Cooperative transitions

• Helix coil transition
• Stretching of macromolecules
• Protein folding
• Unzipping of DNA

Machines in membranes

• Electro-osmotic effects
• Ion pumping

Nerve Impulses

• Action Potentials
• Ion Channels

Physical Techniques and related biology

• X-ray diffraction, light and neutron scattering
• Nuclear magnetic Resonance
• Fluorescence
• DNA Microarrays
• Manipulation of bio-molecules using optical tweezers.
• Tomography
• Patch clamps

These are some simulation projects using "scipy" to illustrate and explore many of the biophysics problems above.

Two dimensional diffusion

• Approach to steady state

Three dimensional Brownian motion

• Absorption of a diffusion particle to a site on a surface

Brownian motion of a tethered molecule in an optical trap

• Correlation analysis

Pattern formation and diffusion How nonlinear partial differential equations produce patterns Why a cheetah has stripes on their tails but spots on their body. How instabilities produce patterns

Formation of spots

Tomography

• You are given 1d projections of an object at different angles
• and will be guided through how to construct the original object

 

X-ray crystallography 2D structure reconstruction using heavy atom substitution

2D X-ray diffraction

De-noising images

• Filtering, and deconvolution

Stretching DNA

Reference Material

A lot of material can be found on the web. See the useful links page. However there is also an excellent hardcopy book by Philip Nelson "Biological Physics" covering many areas of biophysics. In assignments, I will give reference to web material as well.

Grading and Evaluations

Since this is an interdisciplinary topic, the way students participate in the course will vary. Therefore evaluation of student performance will depend on this. The instructor will try hard to gauge how much has been learned and this will be based on a couple of factors.

Homework

• The homework will be mostly in the form of projects that take a week to complete. Most of the projects are designed to be collaborative and are done in teams with normally three students, each with different backgrounds.

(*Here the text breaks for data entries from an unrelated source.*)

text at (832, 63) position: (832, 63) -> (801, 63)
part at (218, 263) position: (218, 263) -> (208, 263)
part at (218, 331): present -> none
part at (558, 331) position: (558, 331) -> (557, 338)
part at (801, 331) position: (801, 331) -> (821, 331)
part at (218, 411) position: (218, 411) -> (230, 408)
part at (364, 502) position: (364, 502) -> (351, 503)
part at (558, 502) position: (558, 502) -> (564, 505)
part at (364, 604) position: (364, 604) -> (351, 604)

There will also be the option of longer projects that take two weeks, that will be more challenging and require more initiative. Follow the instructions in How to turn in assignments carefully. If you have a biology background, you won't need to know how to program, or much physics, and if you're a physics major, you won't need to know any biology. It's fine if you do, but the idea of this course is that projects are collaborative. 
• Weight: 80%

 

Final Presentations

The last week of class will be devoted to given presentations on more challenging projects that the team has developed. The time for these presentation should be set to the final exam time: 

Wednesday, June 9        4:00–7:00 p.m.

• Weight: 20%

Acknowledgements

This work was funded by National Science Foundation CCLI Grant DUE-0942207.

 

Title IX reporting

Please be aware that under the UC Policy on Sexual Violence and Sexual Harassment, faculty and student employees (including Teaching Assistants, Readers, Tutors, etc.) are “responsible employees” and are required to notify the Title IX Officer of any reports of incidents of sexual harassment and sexual violence (sexual assault, domestic and dating violence, stalking, etc.) involving students. Academic freedom exceptions exist for disclosures made within a class discussion or assignment related to course content; under those conditions only, a report to the Title IX Officer is not required. 

You might also not be aware, but if you discriminate against a student based on gender, for example,  show a pattern of ignoring a teammate based on gender, this can get reported to faculty who will then be obligated to report this behavior to the Title IX Officer.